J’avoue avoir essayé en vain d’associer les théories à des couches sociales et avoir eu la tentation d’associer celle-ci aux couches supérieures. Mais j’ai pu vérifier que la vision de la main invisible est fortement enracinée dans divers milieux sociaux, ce qui témoigne de sa position de prisme d’interprétation dominant, comme nous le verrons plus bas, après l’exposé des autres théories.
- L’empire de la nécessité
Pour les tenants de cette « théorie », le Santiagueñazo s’explique entièrement par le poids des difficultés économiques découlant des arriérés de salaire de l’administration publique.

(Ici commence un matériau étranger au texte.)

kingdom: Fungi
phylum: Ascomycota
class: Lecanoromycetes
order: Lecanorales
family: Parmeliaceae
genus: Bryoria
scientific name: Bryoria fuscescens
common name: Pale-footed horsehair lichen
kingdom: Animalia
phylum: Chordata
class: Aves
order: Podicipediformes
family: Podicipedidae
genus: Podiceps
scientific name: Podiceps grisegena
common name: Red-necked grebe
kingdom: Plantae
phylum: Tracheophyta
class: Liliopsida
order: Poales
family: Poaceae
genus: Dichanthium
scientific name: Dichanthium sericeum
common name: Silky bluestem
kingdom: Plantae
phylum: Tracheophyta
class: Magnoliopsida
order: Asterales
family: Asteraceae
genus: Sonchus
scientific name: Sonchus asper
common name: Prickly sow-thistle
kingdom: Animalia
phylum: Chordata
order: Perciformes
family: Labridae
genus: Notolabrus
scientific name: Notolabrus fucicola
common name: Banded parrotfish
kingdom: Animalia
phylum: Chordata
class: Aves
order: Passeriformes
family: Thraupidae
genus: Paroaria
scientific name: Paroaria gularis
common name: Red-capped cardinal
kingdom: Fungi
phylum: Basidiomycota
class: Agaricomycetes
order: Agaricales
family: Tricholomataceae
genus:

Il s’agit d’une « vision spasmodique » de l’action populaire. Thompson range sous cette formule les approches économicistes :
« Selon cette approche, rares sont les fois où l’on peut considérer le peuple comme agent historique avant la Révolution française. Avant cette période, la populace apparaît, de manière occasionnelle et spasmodique, dans la trame historique, dans des époques de troubles sociaux soudains. Ces irruptions sont compulsives, plus qu’autoconscientes ou autoactivées ; elles sont de simples réponses à des stimuli économiques. Il suffit de mentionner une mauvaise récolte ou un recul du commerce pour que toutes les exigences d’une explication historique soient satisfaites ». [8]
Parmi les divers exemples illustrant ce propos, citons les extraits d’entretiens suivants :
« [Ceux qui se servaient dans les maisons,] c’était le peuple, le peuple, des habitants des quartiers, des mêmes quartiers, des personnes dans le besoin qui n’avaient plus de revenus depuis un certain temps ». [9]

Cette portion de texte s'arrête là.